GIVEN PASSAGE:
########
[Mesa-dev] TGSI and Tessellation Control Shader outputs

Mon Sep 1 09:00:13 PDT 2014

Am 29.08.2014 22:44, schrieb Ilia Mirkin:
> Hello,
> 
> I've been thinking a bit about how to properly implement TCS outputs
> in TGSI. As a quick reminder, there are per-vertex (i.e. invocation)
> and per-patch outputs in TCS. And while you can only write to the
> current invocation's per-vertex outputs, you can read from any of
> them. (With barrier() used to synchronize invocations.)
> 
> Per-patch outputs map quite nicely onto the existing infrastructure,
> so the rest of the questions will be about per-vertex outputs.
> 
> One can represent per-vertex outputs as 2D output arrays. That means
> support for them needs to be added all over (which I've actually done,
> so I'm not complaining about the extra work but rather asking if it's
> a good idea). And then you might have
> 
> DCL OUT[][0], GENERIC
> MOV ADDR[1].x, SV[0] /* invocation id */
> MOV OUT[ADDR[1].x][0], TEMP[0] /* store value */
> BARRIER
> MOV TEMP[0], OUT[3][0] /* read output from invocation == 3 */
> 
> The advantage here is that it's all nice and consistent. However the
> disadvantage is that we have to add a totally useless read of the
> invocation id and use it as a relative index for the store. At least
> the nvidia shaders don't even have a way of writing other invocations'
> data even if they wanted to (without resorting to global memory
> accesses). So it's complicating all sorts of logic for apparently no
> real benefit.
> 
> Another approach might be to bypass the invocation id on storing the
> output, but using it on reads. For example code like
> 
> DCL OUT[0], GENERIC
> MOV OUT[0], TEMP[0]
> BARRIER
> MOV TEMP[0], OUT[3][0]
> 
> This avoids having to teach tgsi about 2d outputs (esp reladdr ones).
########
DATA SECTION:
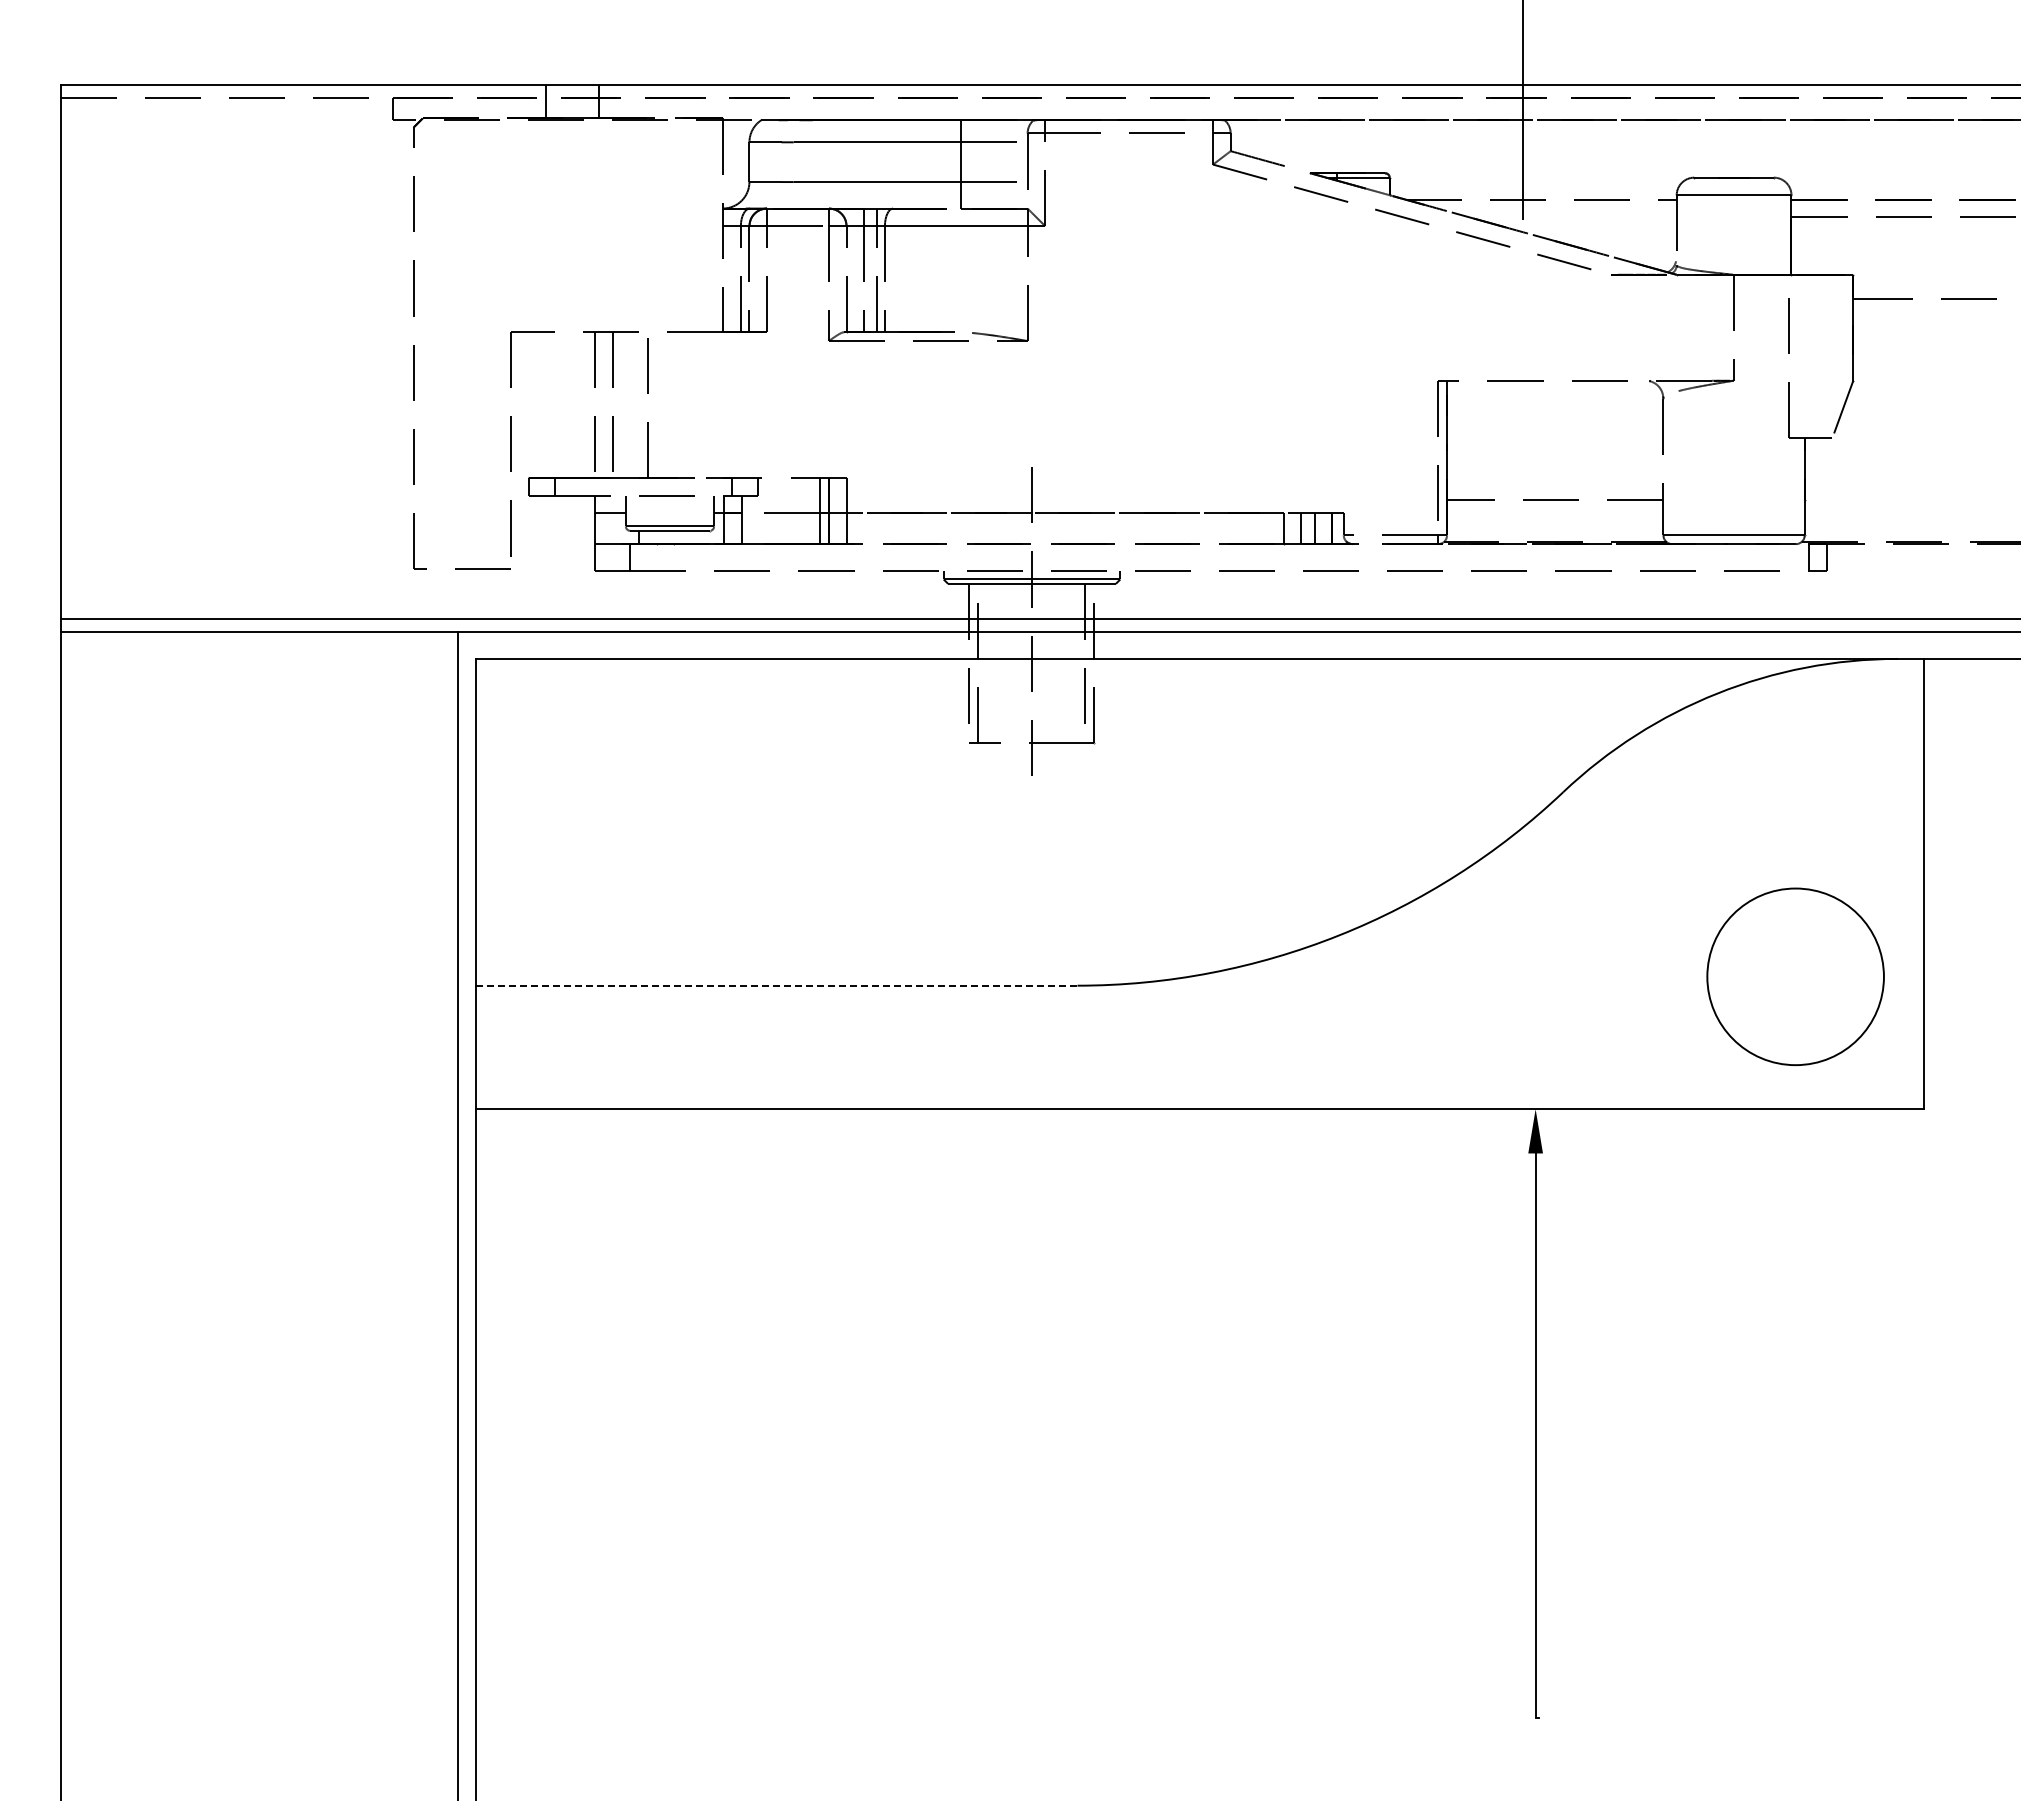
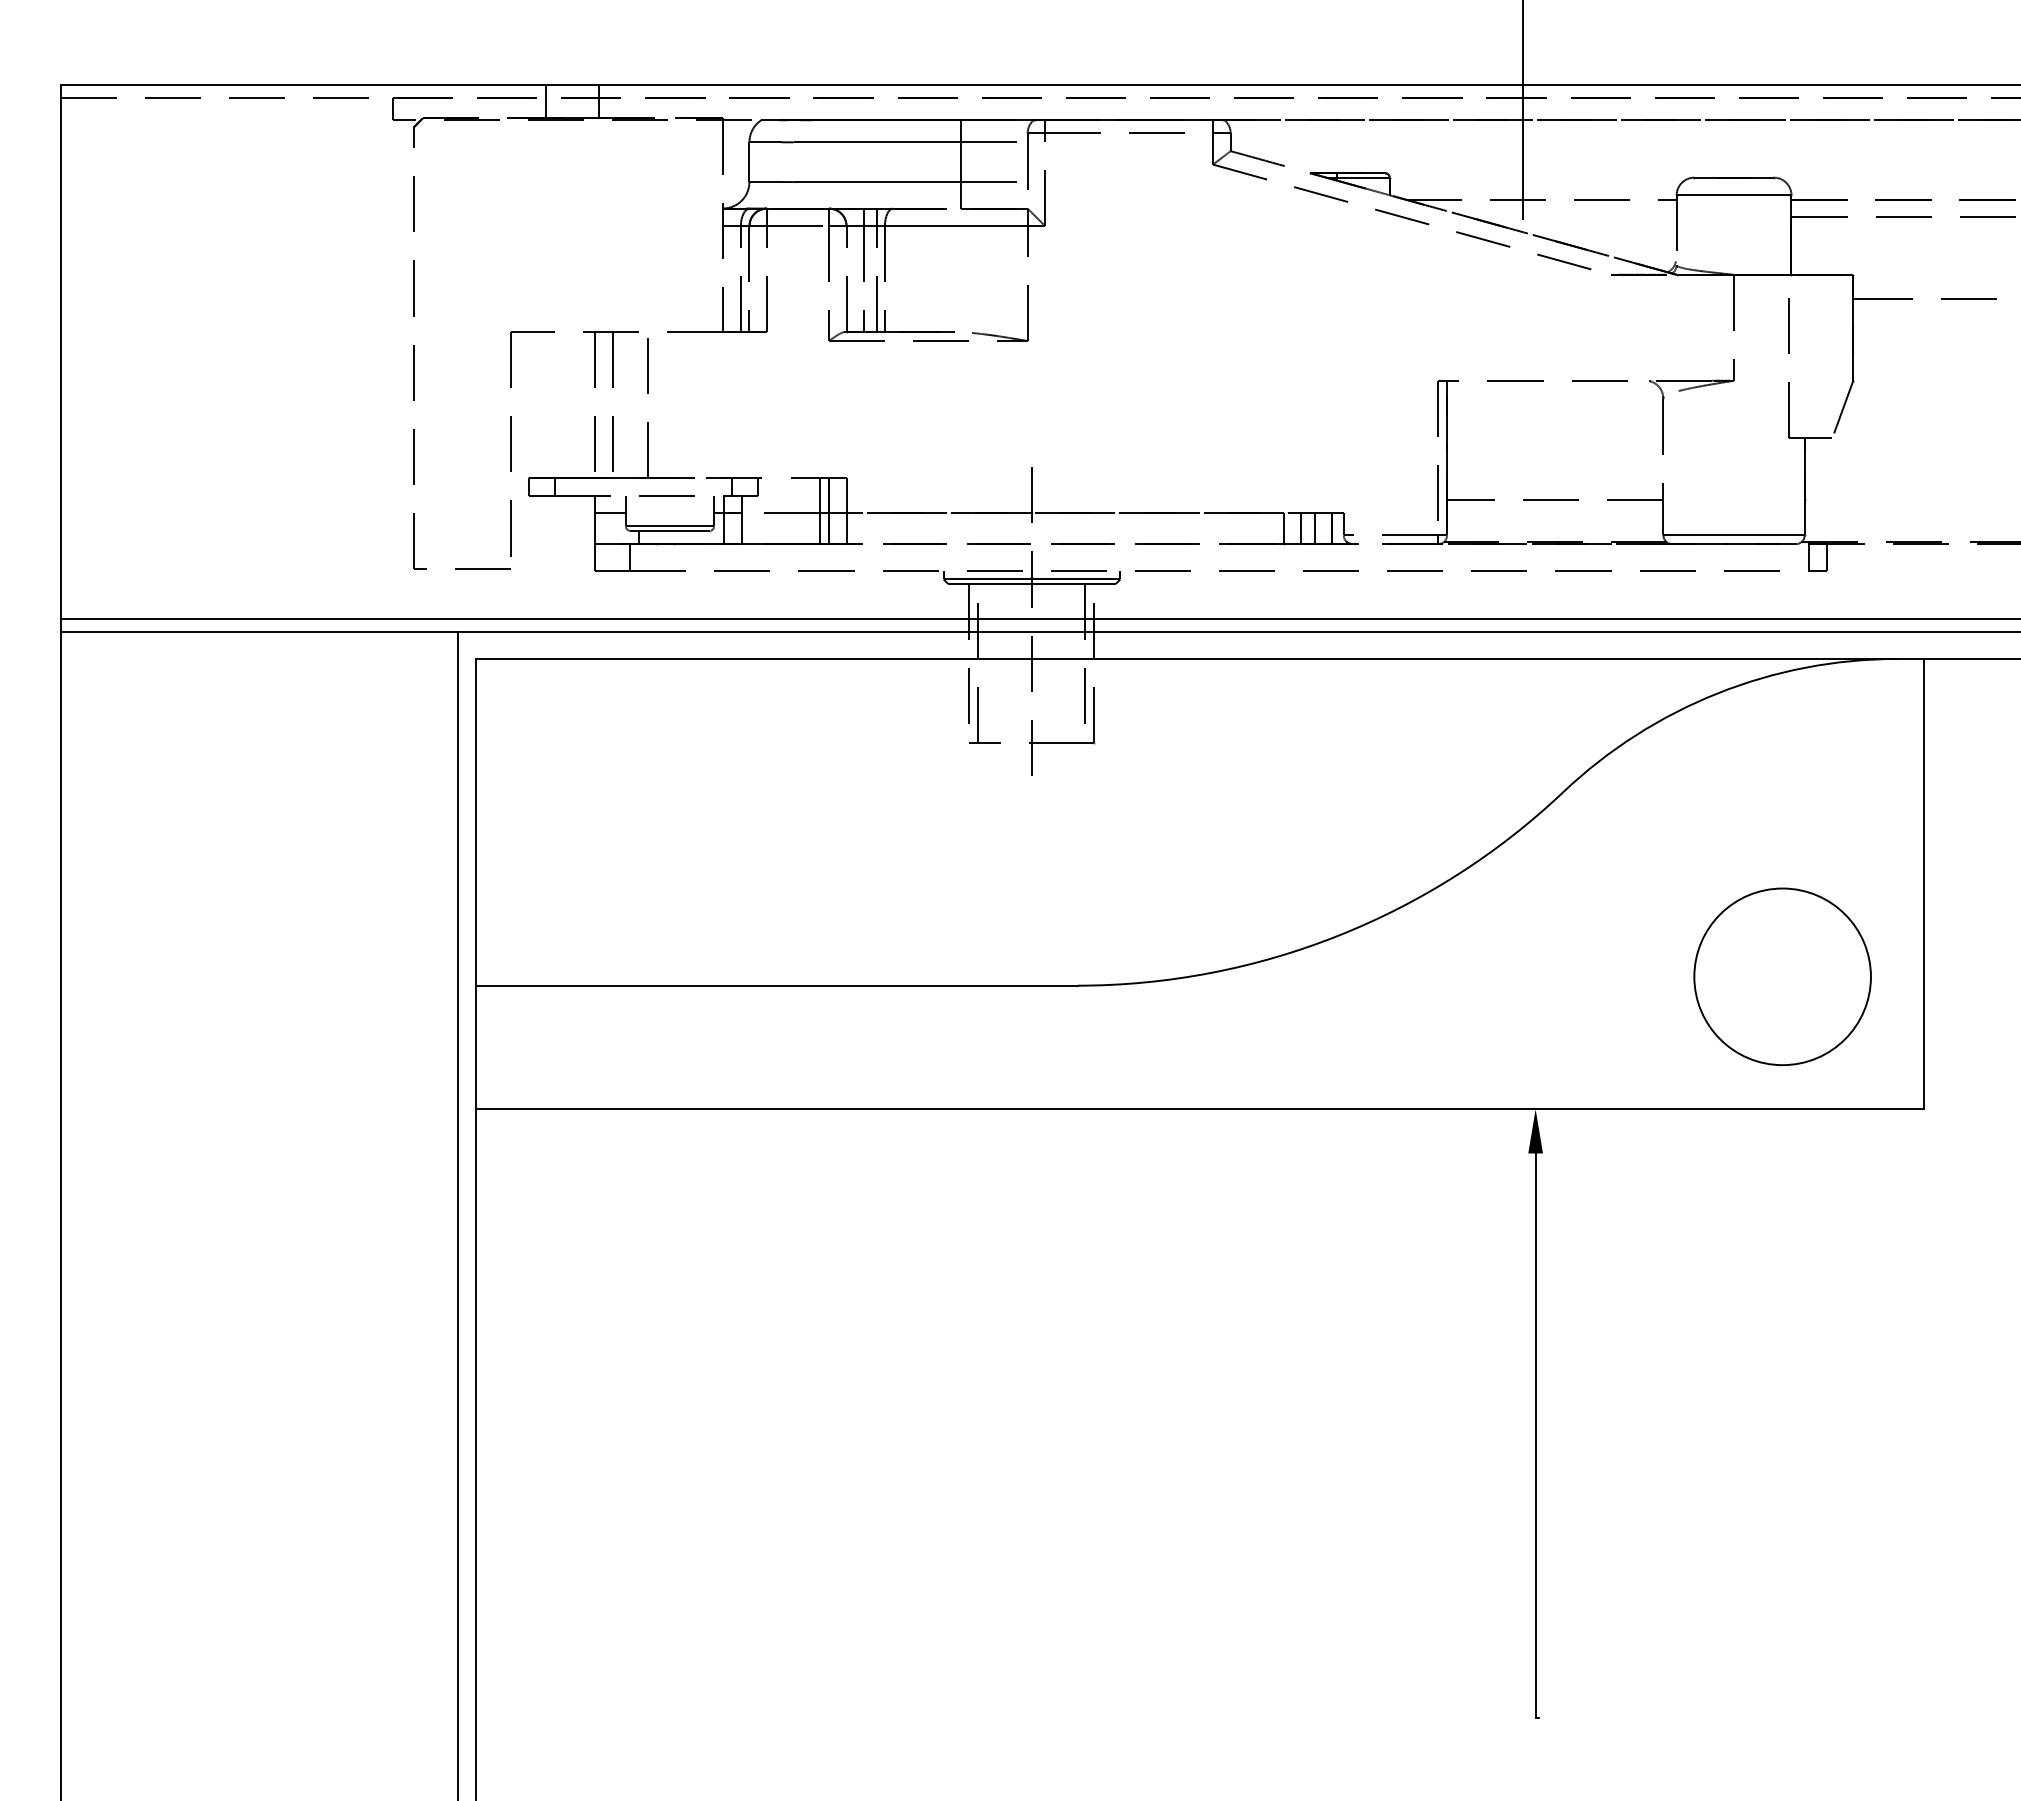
circle at (1795, 976) position: (1795, 976) -> (1782, 976)
line at (776, 985): dashed -> solid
########
OBJECTIVES:
1. In the message about TCS outputs, why does the writer think that storing per-vertex outputs in a 2D output array indexed by the invocation id brings no real benefit? Answer in one to three sentences.
2. According to the TCS outputs message, what is used to synchronize invocations?
3. Please continue the message on TCS outputs from the point where it stops.

ANSWERS GIVEN:
1. The store then needs a read of the invocation id, used only as a relative index, even though a shader can write only to its own invocation's per-vertex outputs. At least the nvidia shaders can't write other invocations' data anyway without resorting to global memory accesses, so this complicates logic for no gain.

2. barrier(), which appears as BARRIER in the TGSI code.

3.
> This seems a lot simpler, but it ignores the gl_InvocationID indexing
> that happens when writing the output. However I don't think that's so
> bad. It also means that reads and writes are interpreted a little
> differently for OUT's, but that doesn't seem so bad either.
> 
> Thoughts?
> 

I think in the second case though it should be required to declare the
inputs separately. It sounds to me like at least on nv50 the access
works different in any case (even if the actual data accessed is the
same). Though I have no idea how other hw handles this, but in any case
hull shader from d3d11 uses 2d addressed inputs but 1d addressed outputs
too -
http://msdn.microsoft.com/en-us/library/windows/desktop/hh447211%28v=vs.85%29.aspx
(though I don't know how that looks like at the ddi level). Probably GL
used 2d outputs because it indeed looks more consistent (or perhaps some
extension could lift the restriction that only the current invocation be
written, though I'm not sure if that would ever make sense).
So I think if it doesn't actually make sense to try writing to other
outputs, option 2) makes more sense. I think though in this case the
outputs should probably be strictly write-only, I'd guess it would get
messy otherwise if you try to read some other invocations data vs.
reading back the current one.

But I don't really have much of an idea about tesselation, really.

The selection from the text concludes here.